Can Seattle Save the Budget Through Parking Tickets Alone?

Can Seattle Save the Budget Through Parking Tickets Alone?

Since the start of 2010, I've received four parking tickets: one for parking my monster truck too far away from the curb, one for parking a previously-zoned and permitted car outside of the restricted area, and two because the meter expired. The latter of the two involved a parking ticket at a thrift store and an argument with a hefty, scowling woman with a Segway who looked as if she stepped out of a Mockumentary on Meter Maids. Despite my best efforts and my obvious skill at the English language (NOT), I lost the argument and was still ticketed for $39.00 for the aggrevious error of not cutting in line at the thrift store as I waited in line behind an indecisive and drugged-up tranny.

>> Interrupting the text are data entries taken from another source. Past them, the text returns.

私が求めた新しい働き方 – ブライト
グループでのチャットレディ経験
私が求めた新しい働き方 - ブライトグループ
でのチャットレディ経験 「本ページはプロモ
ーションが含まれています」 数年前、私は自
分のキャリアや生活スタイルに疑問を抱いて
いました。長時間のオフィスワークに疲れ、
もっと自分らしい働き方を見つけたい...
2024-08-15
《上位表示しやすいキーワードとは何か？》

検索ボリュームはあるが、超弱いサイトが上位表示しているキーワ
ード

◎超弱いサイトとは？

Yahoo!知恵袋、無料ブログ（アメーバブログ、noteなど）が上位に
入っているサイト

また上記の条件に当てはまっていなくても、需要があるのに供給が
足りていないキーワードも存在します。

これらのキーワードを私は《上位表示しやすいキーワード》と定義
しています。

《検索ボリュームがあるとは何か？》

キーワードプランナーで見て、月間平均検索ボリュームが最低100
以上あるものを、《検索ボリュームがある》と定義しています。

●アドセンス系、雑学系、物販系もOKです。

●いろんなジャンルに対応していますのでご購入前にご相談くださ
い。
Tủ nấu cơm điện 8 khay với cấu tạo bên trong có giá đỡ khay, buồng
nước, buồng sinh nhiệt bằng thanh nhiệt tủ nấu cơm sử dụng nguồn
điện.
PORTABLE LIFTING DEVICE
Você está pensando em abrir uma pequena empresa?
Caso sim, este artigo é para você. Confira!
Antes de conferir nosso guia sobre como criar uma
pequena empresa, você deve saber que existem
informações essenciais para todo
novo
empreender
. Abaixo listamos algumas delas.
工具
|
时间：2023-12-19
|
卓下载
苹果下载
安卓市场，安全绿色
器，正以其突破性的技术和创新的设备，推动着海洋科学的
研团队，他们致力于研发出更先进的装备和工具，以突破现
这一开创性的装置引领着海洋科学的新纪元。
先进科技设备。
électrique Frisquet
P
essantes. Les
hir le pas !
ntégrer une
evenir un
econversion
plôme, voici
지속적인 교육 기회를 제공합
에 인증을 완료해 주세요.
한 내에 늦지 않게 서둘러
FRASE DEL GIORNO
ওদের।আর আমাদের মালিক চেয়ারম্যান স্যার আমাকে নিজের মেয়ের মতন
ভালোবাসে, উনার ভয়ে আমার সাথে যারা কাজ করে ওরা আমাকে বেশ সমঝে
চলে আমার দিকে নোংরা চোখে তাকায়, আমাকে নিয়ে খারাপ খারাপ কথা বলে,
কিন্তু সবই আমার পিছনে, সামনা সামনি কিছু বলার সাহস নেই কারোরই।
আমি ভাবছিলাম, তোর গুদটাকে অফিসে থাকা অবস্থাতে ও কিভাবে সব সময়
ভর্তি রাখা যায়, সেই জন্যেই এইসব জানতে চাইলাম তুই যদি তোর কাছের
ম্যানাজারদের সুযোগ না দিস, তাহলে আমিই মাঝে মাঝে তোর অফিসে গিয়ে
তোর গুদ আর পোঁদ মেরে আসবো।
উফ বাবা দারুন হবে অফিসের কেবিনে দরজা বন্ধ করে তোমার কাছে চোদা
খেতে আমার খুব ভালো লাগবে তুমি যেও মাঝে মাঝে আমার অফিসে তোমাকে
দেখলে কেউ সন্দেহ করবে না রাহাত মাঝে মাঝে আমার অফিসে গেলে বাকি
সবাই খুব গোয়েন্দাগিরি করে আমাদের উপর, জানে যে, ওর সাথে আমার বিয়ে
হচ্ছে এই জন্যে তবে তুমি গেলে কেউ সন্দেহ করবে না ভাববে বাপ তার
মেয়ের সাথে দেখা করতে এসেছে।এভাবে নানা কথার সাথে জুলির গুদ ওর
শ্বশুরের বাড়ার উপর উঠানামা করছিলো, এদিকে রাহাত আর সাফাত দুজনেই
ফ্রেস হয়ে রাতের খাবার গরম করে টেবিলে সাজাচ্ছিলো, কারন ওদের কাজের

That's why I wasn't surprised today to read that Seattle Meter Maids (and their male equivalents) wrote 508,675 parking tickets in 2009 in the city of Seattle- the number of tickets given by Seattle Parking Enforcement is estimated by the Seattle Times as more than 1 a minute over the course of a year. Parking tickets generated $18.4 million in revenue for the city last year as the number of legal and free parking spots decreased.

The city's reason for decreasing the number of parking spots is to decrease driving and increase the use of public transit which hasn't happened yet. People are still driving because public transportation here hasn't quite caught up to the needs of most commuters.

You might be surprised at the starting salary Meter Maids earn- almost $50 grand a year, plus benefits, which I think is not a bad salary for a position that doesn't require anything beyond a high school diploma. Of course, dealing with continued complaints from drivers all day might not be as enjoyable as you may imagine. As the woman interviewed by the Seattle Times implied, those working as Parking Enforcers like to tease each other about their jobs- when she doesn't get enough tickets, she imagines her co-workers saying, "There are plenty of people who aren't getting tickets now because Linda can't roll."

Unfortunately for the car-, truck-, and motorcycle-driving public of Seattle, the city is expected to generate even more revenue from parking violations during 2010. Just be aware that that special spot you had to park in near your friend's house might now have a meter. As a word to the wise, if you live here, you have to be prepared to pay to park wherever you go.